Gated Recurrent Neural Networks with Weighted Time-Delay Feedback
N. Benjamin Erichson, Soon Hoe Lim, Michael W. Mahoney
TL;DR
τ-GRU addresses the challenge of modeling long-term dependencies in sequential data by deriving a gated recurrent unit from a continuous-time delay differential equation with weighted time-delay feedback. The resulting architecture discretizes to a GRU-like update that includes a delayed term weighted by a gate and a per-component weight, providing gradient-buffering effects to mitigate vanishing gradients. The authors prove the continuous-time model has a unique solution and demonstrate, through extensive experiments on diverse tasks (Adding, HAR-2, IMDB, sequential image classification, climate dynamics, and frequency classification), that τ-GRU converges faster and often generalizes better than state-of-the-art RNNs and some SSMs in the small-data regime. Limitations include the single-delay assumption; future work could explore multiple/distributed delays and noise-injected variants.
Abstract
In this paper, we present a novel approach to modeling long-term dependencies in sequential data by introducing a gated recurrent unit (GRU) with a weighted time-delay feedback mechanism.

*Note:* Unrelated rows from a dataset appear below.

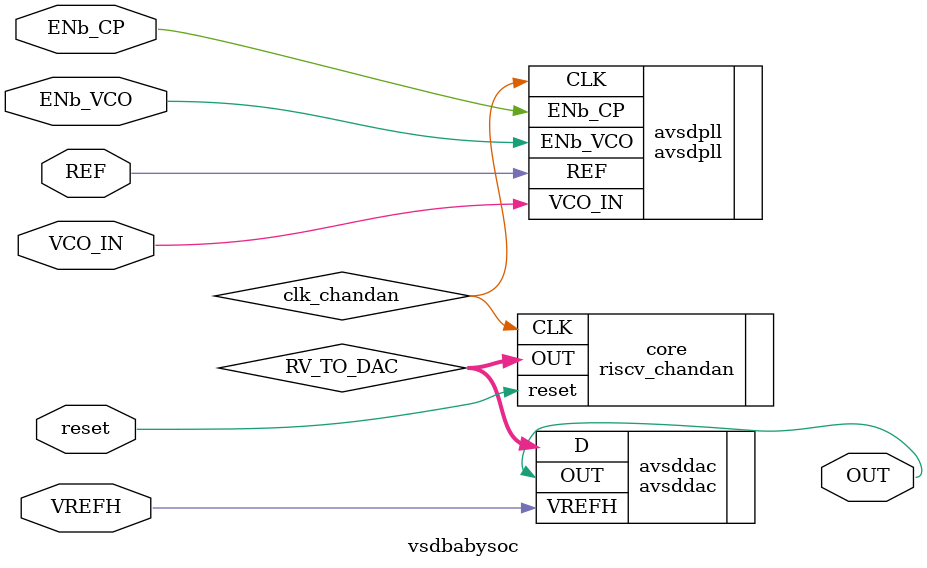
<source format=v>

module vsdbabysoc (
   output wire OUT,
   //
   input  wire reset,
   //
   input  wire VCO_IN,
   input  wire ENb_CP,
   input  wire ENb_VCO,
   input  wire REF,
   //
   // input  wire VREFL,
   input  wire VREFH
);

   wire clk_chandan;
   wire [9:0] RV_TO_DAC;

   riscv_chandan core (
      .OUT(RV_TO_DAC),
      .CLK(clk_chandan),
      .reset(reset)
   );

   avsdpll avsdpll (
      .CLK(clk_chandan),
      .VCO_IN(VCO_IN),
      .ENb_CP(ENb_CP),
      .ENb_VCO(ENb_VCO),
      .REF(REF)
   );

   avsddac avsddac (
      .OUT(OUT),
      .D(RV_TO_DAC),
      // .VREFL(VREFL),
      .VREFH(VREFH)
   );
   
endmodule

</source>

Our proposed model, named $τ$-GRU, is a discretized version of a continuous-time formulation of a recurrent unit, where the dynamics are governed by delay differential equations (DDEs). We prove the existence and uniqueness of solutions for the continuous-time model and show that the proposed feedback mechanism can significantly improve the modeling of long-term dependencies. Our empirical results indicate that $τ$-GRU outperforms state-of-the-art recurrent units and gated recurrent architectures on a range of tasks, achieving faster convergence and better generalization.